Author's Response: thanks alot. I enjoy reading reviews like this.
Date: February 26 2007 4:07 PM Title: Chapter 1: How I Came To Be
Jimmy, this is a great short story! cant wait to read the one your working on ! you are very good at writing, but then i a have a special interest in your stories !
Date: January 29 2007 7:22 PM Title: Chapter 7: Working at the Beauty Parlor
Another thing about grammer. AVOID USING ALL CAPS. IF YOU USE ALL CAPS, PEOPLE WILL THINK YOU ARE UNPROFESSIONAL AND THINGS, AS YOU CAN SEE< IT"S VERY BAD. yeah, so, avoid that. Thank you and good story. I likie where this is going. Roxanne looks like a hero, very.
Respond
Zalrus IX
Author's Response: noted....thanks
Date: January 26 2007 4:10 PM Title: Chapter 6: Confused, Used, and Abused
Yes! You can be taught! Very very very good improvement, just remember to end the quotations as well, and very good twist. I hope things work out in the end, but I think it will.
Respond
Zalrus IX
Author's Response: I do listen. thanks for the insight.
Date: January 26 2007 11:21 AM Title: Chapter 6: Confused, Used, and Abused
I told you she was evil.. i doubt the father will see through her until it's too late for him to do anything to stop her.. and any attempts to expose her by the son will not be believed due to the history the son has with Cindy.. the father will just think that he is trying to get her in trouble out of revenge for turning him in as a pervert.. the best thing the son can do is go on the run in the house.. gather information on Cindy without her knowing.. in his current position she's in total control.. something needs to be done to change the situation.. or she will win.. i'm really enjoying this story as you can tell.. i hope you keep it going..

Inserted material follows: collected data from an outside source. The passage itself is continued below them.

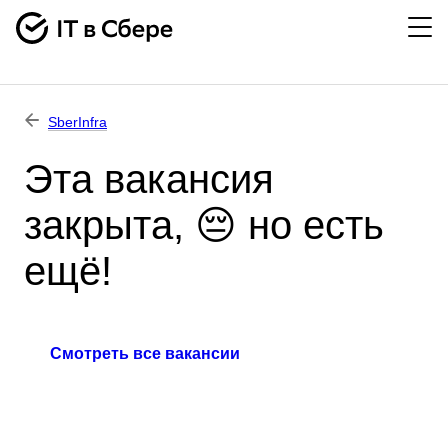
SberInfra
Эта вакансия
закрыта, 😔 но есть
ещё!
Смотреть все вакансии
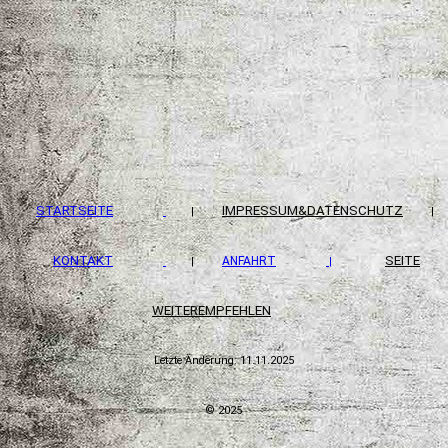
STARTSEITE
IMPRESSUM&DATENSCHUTZ
|
|
KONTAKT
SEITE
ANFAHRT
|
|
WEITEREMPFEHLEN
Letzte Änderung: 11.11.2025
© 2025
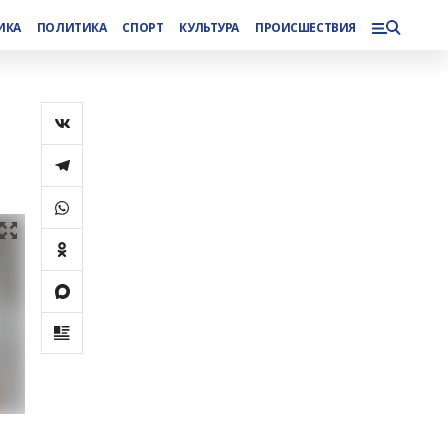
ИКА
ПОЛИТИКА
СПОРТ
КУЛЬТУРА
ПРОИСШЕСТВИЯ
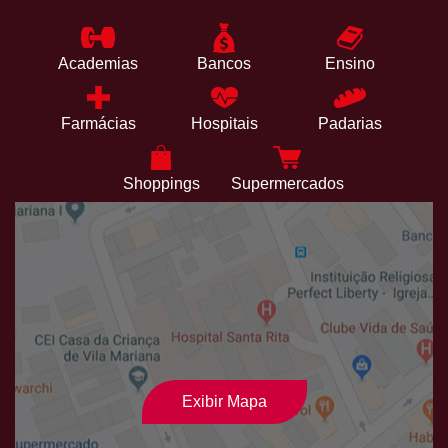
Academias
Bancos
Ensino
Farmácias
Hospitais
Padarias
Shoppings
Supermercados
Exibir Mapa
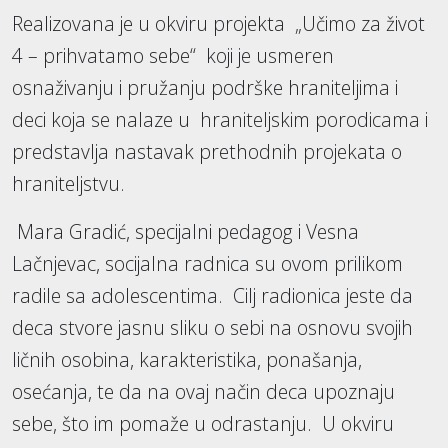
Realizovana je u okviru projekta „Učimo za život
4 – prihvatamo sebe“ koji je usmeren
osnaživanju i pružanju podrške hraniteljima i
deci koja se nalaze u hraniteljskim porodicama i
predstavlja nastavak prethodnih projekata o
hraniteljstvu.
Mara Gradić, specijalni pedagog i Vesna
Lačnjevac, socijalna radnica su ovom prilikom
radile sa adolescentima. Cilj radionica jeste da
deca stvore jasnu sliku o sebi na osnovu svojih
ličnih osobina, karakteristika, ponašanja,
osećanja, te da na ovaj način deca upoznaju
sebe, što im pomaže u odrastanju. U okviru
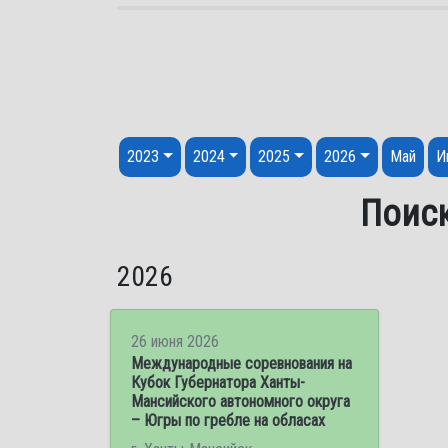
Перейти к содержанию
2023
2024
2025
2026
Май
И
Поиск
2026
26 июня 2026
Международные соревнования на
Кубок Губернатора Ханты-
Мансийского автономного округа
– Югры по гребле на обласах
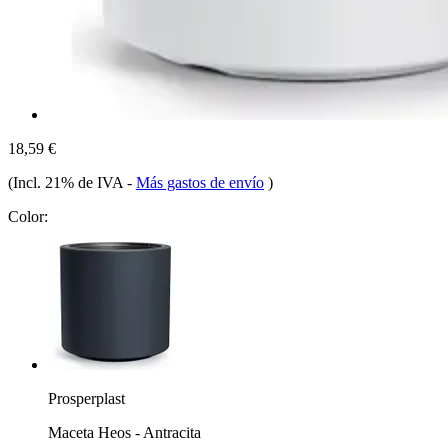
18,59 €
(Incl. 21% de IVA
-
Más gastos de envío
)
Color:
Prosperplast
Maceta Heos - Antracita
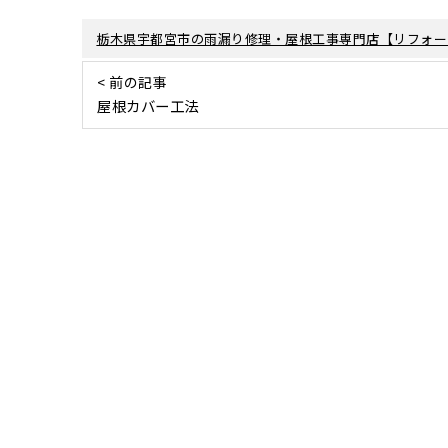
栃木県宇都宮市の雨漏り修理・屋根工事専門店【リフォー
< 前の記事
屋根カバー工法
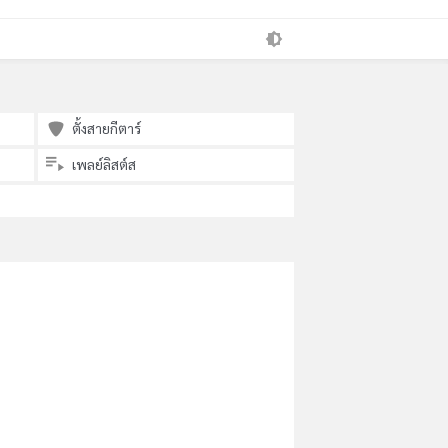
ตั้งสายกีตาร์
เพลย์ลิสต์ส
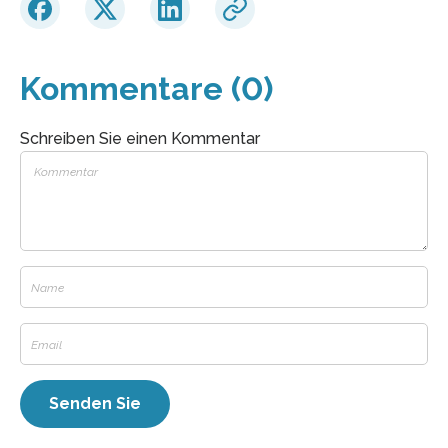
Kommentare (0)
Schreiben Sie einen Kommentar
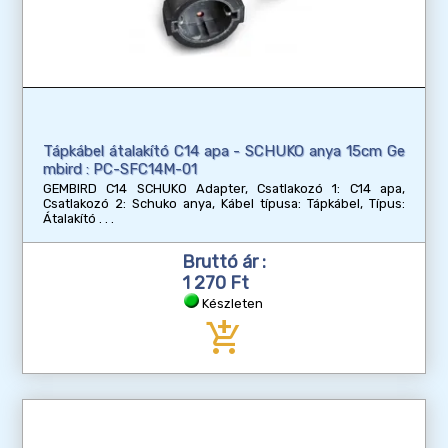
Tápkábel átalakító C14 apa - SCHUKO anya 15cm Ge
mbird : PC-SFC14M-01
GEMBIRD C14 SCHUKO Adapter, Csatlakozó 1: C14 apa,
Csatlakozó 2: Schuko anya, Kábel típusa: Tápkábel, Típus:
Átalakító
Bruttó ár :
1 270 Ft
Készleten
add_shopping_cart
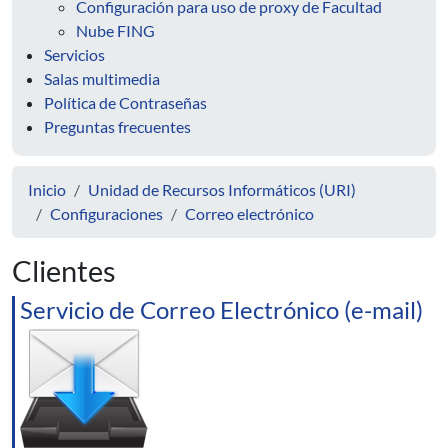
Configuración para uso de proxy de Facultad
Nube FING
Servicios
Salas multimedia
Política de Contraseñas
Preguntas frecuentes
Inicio
Unidad de Recursos Informáticos (URI)
Configuraciones
Correo electrónico
Clientes
Servicio de Correo Electrónico (e-mail)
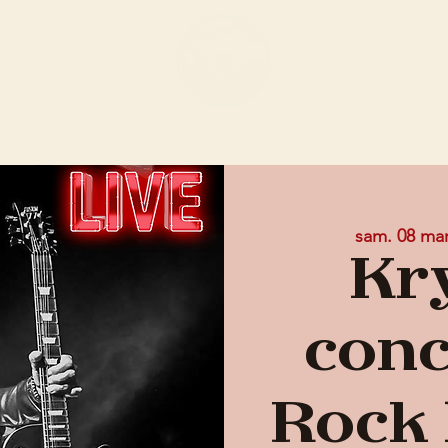
ENU
ÉVÈN
sam. 08 ma
Kr
conc
Rock 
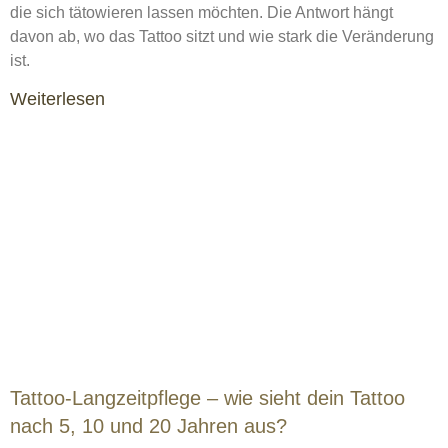
die sich tätowieren lassen möchten. Die Antwort hängt
davon ab, wo das Tattoo sitzt und wie stark die Veränderung
ist.
Weiterlesen
Tattoo-Langzeitpflege – wie sieht dein Tattoo
nach 5, 10 und 20 Jahren aus?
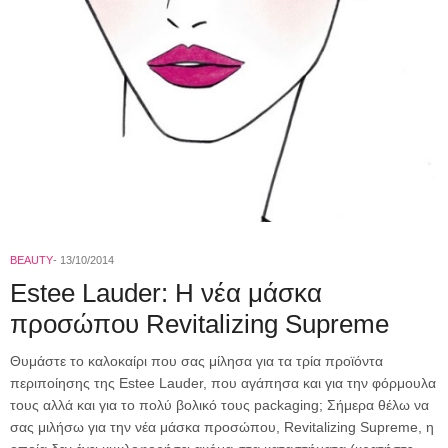
BEAUTY
13/10/2014
Estee Lauder: Η νέα μάσκα
προσώπου Revitalizing Supreme
Θυμάστε το καλοκαίρι που σας μίλησα για τα τρία προϊόντα
περιποίησης της Estee Lauder, που αγάπησα και για την φόρμουλα
τους αλλά και για το πολύ βολικό τους packaging; Σήμερα θέλω να
σας μιλήσω για την νέα μάσκα προσώπου, Revitalizing Supreme, η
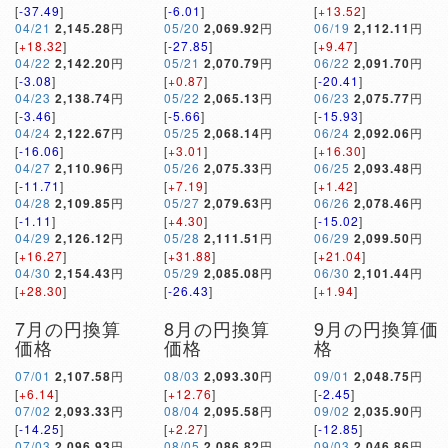
[
-37.49
]
[
-6.01
]
[
+13.52
]
04/21
2,145.28
円
05/20
2,069.92
円
06/19
2,112.11
円
[
+18.32
]
[
-27.85
]
[
+9.47
]
04/22
2,142.20
円
05/21
2,070.79
円
06/22
2,091.70
円
[
-3.08
]
[
+0.87
]
[
-20.41
]
04/23
2,138.74
円
05/22
2,065.13
円
06/23
2,075.77
円
[
-3.46
]
[
-5.66
]
[
-15.93
]
04/24
2,122.67
円
05/25
2,068.14
円
06/24
2,092.06
円
[
-16.06
]
[
+3.01
]
[
+16.30
]
04/27
2,110.96
円
05/26
2,075.33
円
06/25
2,093.48
円
[
-11.71
]
[
+7.19
]
[
+1.42
]
04/28
2,109.85
円
05/27
2,079.63
円
06/26
2,078.46
円
[
-1.11
]
[
+4.30
]
[
-15.02
]
04/29
2,126.12
円
05/28
2,111.51
円
06/29
2,099.50
円
[
+16.27
]
[
+31.88
]
[
+21.04
]
04/30
2,154.43
円
05/29
2,085.08
円
06/30
2,101.44
円
[
+28.30
]
[
-26.43
]
[
+1.94
]
7月の円換算
8月の円換算
9月の円換算価
価格
価格
格
07/01
2,107.58
円
08/03
2,093.30
円
09/01
2,048.75
円
[
+6.14
]
[
+12.76
]
[
-2.45
]
07/02
2,093.33
円
08/04
2,095.58
円
09/02
2,035.90
円
[
-14.25
]
[
+2.27
]
[
-12.85
]
07/03
2,096.93
円
08/05
2,086.82
円
09/03
2,046.86
円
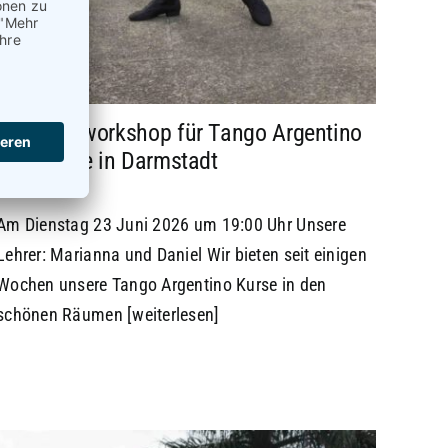
Anfängerworkshop für Tango Argentino
bei Bäulke in Darmstadt
22. April 2026
Am Dienstag 23 Juni 2026 um 19:00 Uhr Unsere
Lehrer: Marianna und Daniel Wir bieten seit einigen
Wochen unsere Tango Argentino Kurse in den
schönen Räumen
[weiterlesen]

Author's Response: with reviews like this, I'd hate to end the story. thanks
Date: January 24 2007 4:49 AM Title: Chapter 3: In Cindy’s Care
I'm sorry. Ijust can't stand it. USE QUOTATIONS. We are writing Stories. Stories contain Dialogue Which require Qotations. Just do what you are doing now, but add quotations, otherwise people will not want to read any further. Good story
P.S. please respond to reviews. because if you do, more people will want to. Just look at Nfalc, and SW and others.
Respond
Zalrus IX
Author's Response: I appreciate your input and will do better with my writing in the future. Thanks
Date: January 23 2007 7:58 PM Title: Chapter 5: SPENDING THE NIGHT AT CINDY’S
I still don't trust her, but she is turning into a character that I can see liking. Going after both the father and the son is dangerous. I hope she's ready for the jealousy that is sure to happen when one feels neglected.. I look forward to more. :)
Author's Response: Glad you like the story. More is on the way.
Date: January 22 2007 9:45 PM Title: Chapter 1: How I Came To Be
Girls like her are trouble.. I really like how this story is going, but I find myself wondering what kind of control she has on his father to get away with what she does.. It will be interesting to see what happens next, but I really don't like that girl, no matter how seductive and sexy she is, she's still evil and trouble, and I hope the father is able to see through that before someone ends up getting hurt. Thank you for this story!
Date: January 22 2007 3:05 AM Title: Chapter 1: How I Came To Be
Nice start.
Author's Response: thanks. I thought it was a bit drawn out, but I am glad you liked it.